Tighter Regulations to be Enfoced on Broadband Claims
Fixed and mobile broadband providers are bracing themselves for a sterner regulatory regime regarding how they can advertise their services as regulators prepare a crackdown on service claims.
The move has been prompted by the increased popularity of devices like the iPhone and services like the BBC iPlayer, which are squeezing network operators' ability to keep up with demand.
Lynsay Taffe, communications and policy manager at the Advertising Standards Authority, said the body is launching a comprehensive review of how internet services are marketed. The review will be carried out with the British Code of Advertising Practice and Committee of Advertising Practice as these bodies can dictate policy, while the ASA is only permitted to adjudicate on specific cases.
."We've looked at a number of complaints about individual ads in the telecoms sector regarding access speeds and usage limits and found that applying a single policy to how telecoms providers advertise can pose significant challenges," said Taffe.

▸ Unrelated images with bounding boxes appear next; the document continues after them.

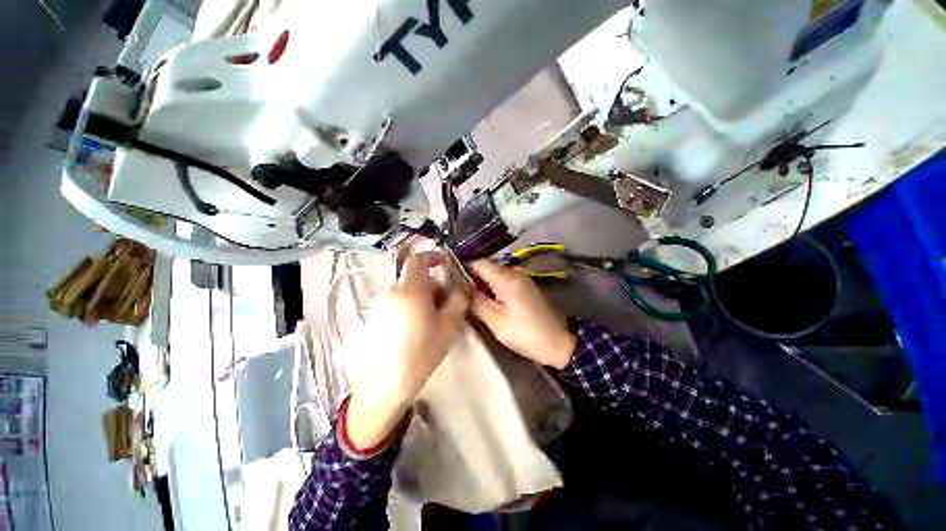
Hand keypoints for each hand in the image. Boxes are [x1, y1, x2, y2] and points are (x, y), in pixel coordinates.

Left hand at [344, 252, 469, 448]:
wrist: (385, 384)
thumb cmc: (421, 352)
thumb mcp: (448, 326)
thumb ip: (459, 301)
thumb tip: (465, 287)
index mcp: (411, 290)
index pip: (418, 260)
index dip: (432, 256)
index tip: (443, 263)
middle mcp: (392, 292)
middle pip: (414, 278)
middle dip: (431, 285)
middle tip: (444, 303)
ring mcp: (379, 305)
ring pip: (405, 292)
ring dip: (420, 297)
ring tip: (430, 319)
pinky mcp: (373, 318)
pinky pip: (395, 303)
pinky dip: (408, 307)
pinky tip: (413, 329)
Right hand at [469, 260, 575, 368]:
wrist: (558, 343)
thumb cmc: (524, 333)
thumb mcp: (495, 320)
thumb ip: (476, 301)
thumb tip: (462, 288)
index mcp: (507, 278)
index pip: (479, 263)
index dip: (464, 270)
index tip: (453, 282)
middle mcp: (515, 273)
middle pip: (488, 268)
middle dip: (473, 279)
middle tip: (461, 295)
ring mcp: (523, 279)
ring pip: (496, 275)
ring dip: (484, 285)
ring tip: (473, 301)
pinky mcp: (526, 287)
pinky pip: (505, 281)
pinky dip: (494, 289)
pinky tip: (489, 302)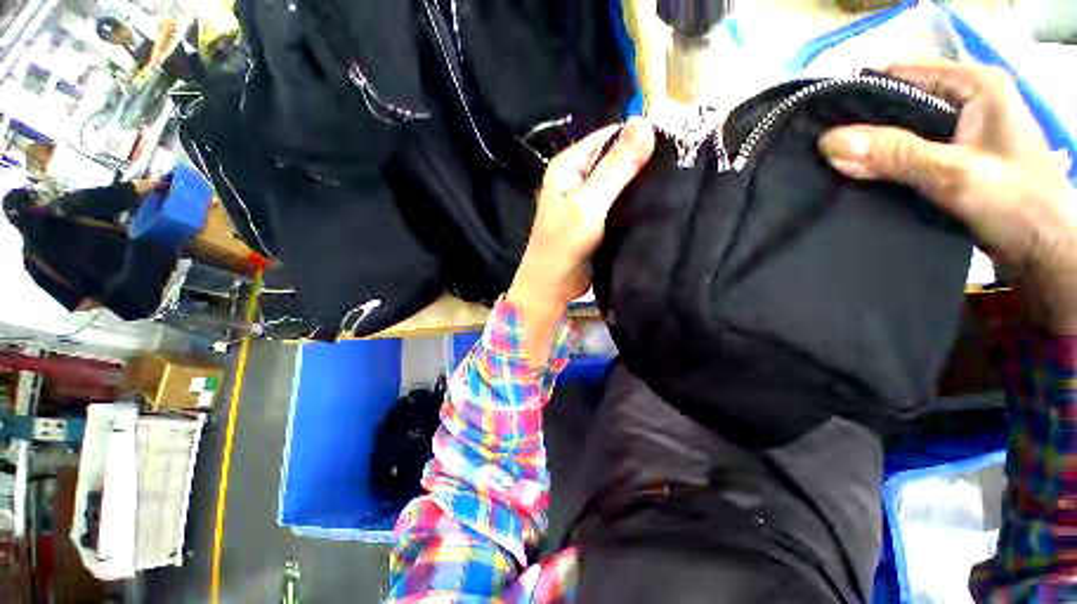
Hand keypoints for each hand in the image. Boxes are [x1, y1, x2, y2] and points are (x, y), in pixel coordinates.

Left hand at [507, 117, 655, 361]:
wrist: (552, 285)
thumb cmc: (564, 244)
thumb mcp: (589, 204)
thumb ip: (615, 168)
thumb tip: (646, 123)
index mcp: (569, 165)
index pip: (609, 136)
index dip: (639, 137)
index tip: (675, 144)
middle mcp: (577, 177)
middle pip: (615, 158)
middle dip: (643, 162)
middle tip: (679, 168)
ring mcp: (587, 199)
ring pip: (620, 182)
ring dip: (641, 184)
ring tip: (674, 184)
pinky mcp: (596, 218)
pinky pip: (619, 203)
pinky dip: (635, 203)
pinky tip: (657, 204)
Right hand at [819, 61, 1076, 334]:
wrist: (1044, 255)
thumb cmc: (1018, 208)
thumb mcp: (955, 176)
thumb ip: (895, 156)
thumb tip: (828, 143)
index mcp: (976, 85)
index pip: (904, 71)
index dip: (859, 91)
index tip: (819, 119)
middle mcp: (967, 99)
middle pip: (899, 99)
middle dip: (860, 123)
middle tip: (819, 147)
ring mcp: (960, 129)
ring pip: (900, 128)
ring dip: (869, 146)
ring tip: (830, 162)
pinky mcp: (953, 156)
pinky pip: (907, 150)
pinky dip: (882, 162)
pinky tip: (859, 174)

"It's important that we look at this on a broader policy level with service providers, other regulators and consumer groups, rather than relying on individual ASA rulings that focus on a particular service on one platform," she added. "Therefore, the ASA has invited CAP and BCAP to review broadband speed and 'unlimited' use claims."
Mobile operators marketing their internet tariffs as 'unlimited' - even though they're subject to 'fair usage' caps - came under increased scrutiny after O2 dropped the tagline from its advertising of the iPhone 4.

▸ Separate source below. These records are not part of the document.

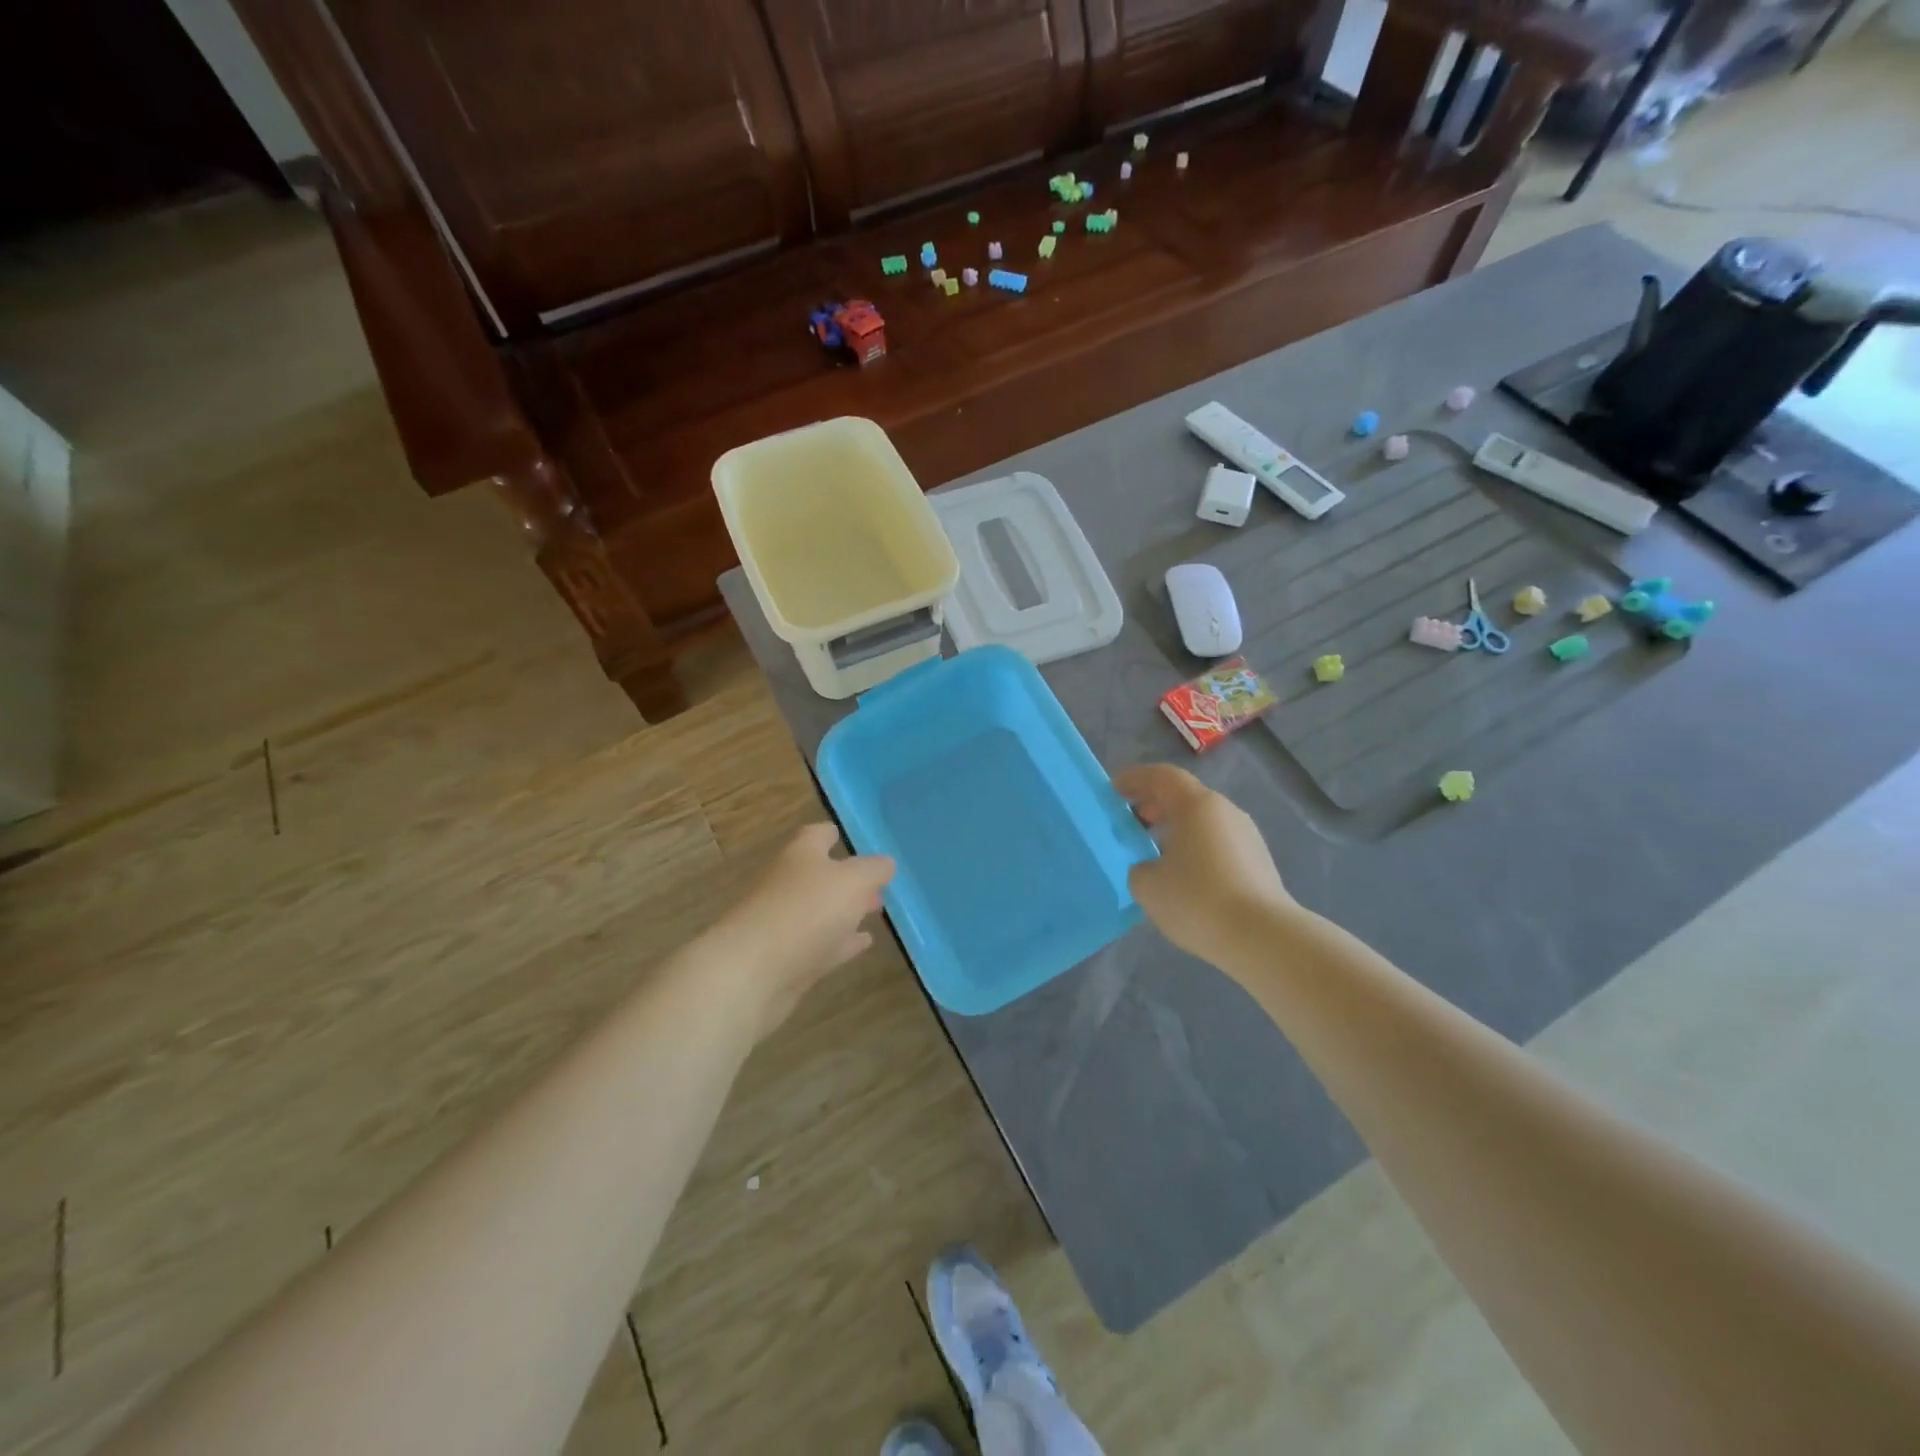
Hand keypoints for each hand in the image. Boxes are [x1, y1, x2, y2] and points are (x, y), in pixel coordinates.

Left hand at [714, 823, 893, 1032]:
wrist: (751, 973)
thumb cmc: (804, 912)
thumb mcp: (852, 881)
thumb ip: (873, 870)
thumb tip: (886, 863)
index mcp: (800, 855)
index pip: (818, 835)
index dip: (836, 834)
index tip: (853, 839)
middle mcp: (788, 884)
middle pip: (819, 874)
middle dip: (847, 878)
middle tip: (879, 884)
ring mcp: (784, 923)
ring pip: (821, 911)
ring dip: (845, 911)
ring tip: (876, 911)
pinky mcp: (786, 960)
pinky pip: (821, 944)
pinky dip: (842, 942)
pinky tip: (863, 943)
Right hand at [1114, 764, 1292, 966]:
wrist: (1263, 938)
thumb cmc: (1198, 900)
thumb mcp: (1148, 886)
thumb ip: (1139, 867)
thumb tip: (1150, 867)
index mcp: (1196, 805)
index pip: (1162, 776)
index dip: (1135, 779)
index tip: (1113, 791)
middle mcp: (1225, 811)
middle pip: (1184, 796)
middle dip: (1154, 805)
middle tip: (1130, 824)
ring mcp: (1246, 835)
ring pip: (1203, 821)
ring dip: (1176, 829)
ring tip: (1154, 853)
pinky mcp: (1258, 861)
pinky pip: (1218, 842)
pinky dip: (1195, 847)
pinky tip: (1184, 876)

Jonathan Earle, O2's head of consumer mobile, denied the change was prompted by regulators looking into how mobile internet services are marketed. "We're going off the unlimited data message because the amount of use is unsustainable at the moment," he said. "From now on, our caps will be much more transparent and we'll let new users know when they approach their limits."

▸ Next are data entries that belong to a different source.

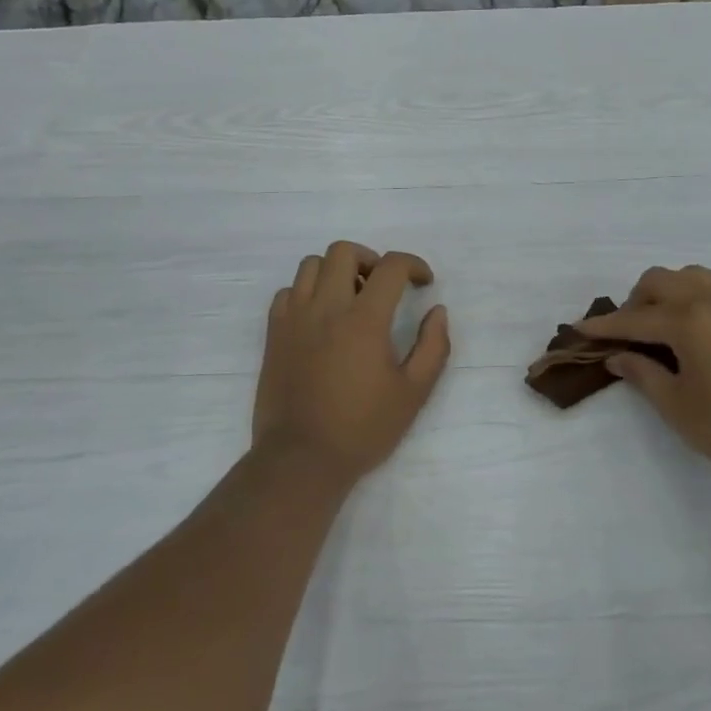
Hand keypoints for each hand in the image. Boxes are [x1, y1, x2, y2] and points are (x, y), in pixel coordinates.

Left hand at [252, 242, 450, 486]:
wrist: (302, 458)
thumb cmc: (363, 428)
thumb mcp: (414, 393)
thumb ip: (433, 346)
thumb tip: (437, 311)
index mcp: (364, 319)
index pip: (391, 266)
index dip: (414, 266)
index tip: (424, 283)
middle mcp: (326, 307)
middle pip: (344, 251)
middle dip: (371, 259)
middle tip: (383, 287)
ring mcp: (294, 318)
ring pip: (311, 265)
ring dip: (336, 271)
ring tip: (350, 299)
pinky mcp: (274, 334)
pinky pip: (287, 292)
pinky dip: (307, 293)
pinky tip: (320, 318)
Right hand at [579, 265, 710, 504]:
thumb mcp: (677, 406)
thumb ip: (643, 373)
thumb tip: (619, 356)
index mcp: (688, 320)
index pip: (634, 318)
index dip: (603, 326)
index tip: (580, 329)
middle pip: (661, 280)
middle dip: (636, 301)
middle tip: (630, 334)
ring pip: (693, 277)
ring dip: (669, 293)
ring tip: (665, 328)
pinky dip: (697, 300)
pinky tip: (700, 336)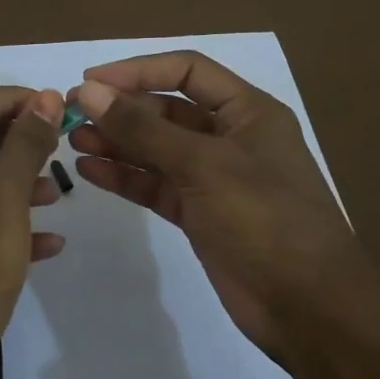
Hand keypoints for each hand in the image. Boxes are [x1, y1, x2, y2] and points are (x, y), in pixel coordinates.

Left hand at [0, 87, 65, 378]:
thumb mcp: (3, 198)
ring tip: (55, 191)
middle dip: (12, 141)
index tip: (50, 105)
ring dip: (11, 183)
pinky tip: (47, 242)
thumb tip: (45, 97)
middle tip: (54, 141)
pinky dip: (1, 224)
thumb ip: (25, 143)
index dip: (8, 99)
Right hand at [68, 51, 379, 364]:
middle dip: (122, 110)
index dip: (138, 70)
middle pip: (168, 110)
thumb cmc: (265, 220)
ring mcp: (214, 179)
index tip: (90, 80)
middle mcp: (231, 138)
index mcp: (248, 112)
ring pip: (157, 150)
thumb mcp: (204, 166)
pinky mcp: (199, 214)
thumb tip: (89, 90)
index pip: (187, 72)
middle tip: (72, 115)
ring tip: (74, 141)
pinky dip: (125, 177)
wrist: (307, 307)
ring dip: (118, 142)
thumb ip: (143, 128)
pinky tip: (90, 171)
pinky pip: (155, 185)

The company's current marketing campaign focuses on transparency.
Paul Goode, ComScore's head of industry relations, expects the move to explicitly state caps on data use will be replicated by other operators. "This is the start of an industry-wide trend we're seeing ahead of the expected increase in the number of users purchasing smartphones and mobile internet packages," he said.
Vodafone dropped the 'unlimited' tagline from its mobile internet ad campaigns last December ahead of its launch of the iPhone, following feedback from consumers.
A Vodafone spokesman said, "Since last December we've got rid of the 'unlimited' line from all our internet packages, whether it's on a phone or with a dongle. It's confusing for customers to get sold an unlimited package and then have to get used to a 'fair usage' policy."
But complaints over the marketing of internet access aren't restricted to mobile internet caps, as consumers start to consume more bandwidth with online services.
Ceri Stanaway, principal researcher for broadband at Which?, said, "We're researching consumer attitudes to internet services and finding that, with more people using multimedia services online, it's harder for operators to keep up with demand."
She also cited a 2009 Which? study of 11,000 broadband users in which 11% of respondents claimed their ISP had contacted them about "excessive" network use even though the tariff they signed up to was marketed as unlimited.
"It's entirely possible that figure would have risen by now," said Stanaway. "With people using their PCs for things like iPlayer, pressure on the networks can only have risen."
Sky Broadband changed the marketing of its online access after customers reported that service provision didn't always meet with how it was advertised.
Lucian Smithers, Sky Broadband's director of brand strategy and communications, said, "Consumers are confused and don't 100% trust what they're told about their broadband speeds. It's an area where there's an underlying bad perception of the service providers."
new media age contacted ISPs TalkTalk and Virgin Media but neither was able to provide a response before this issue went to press.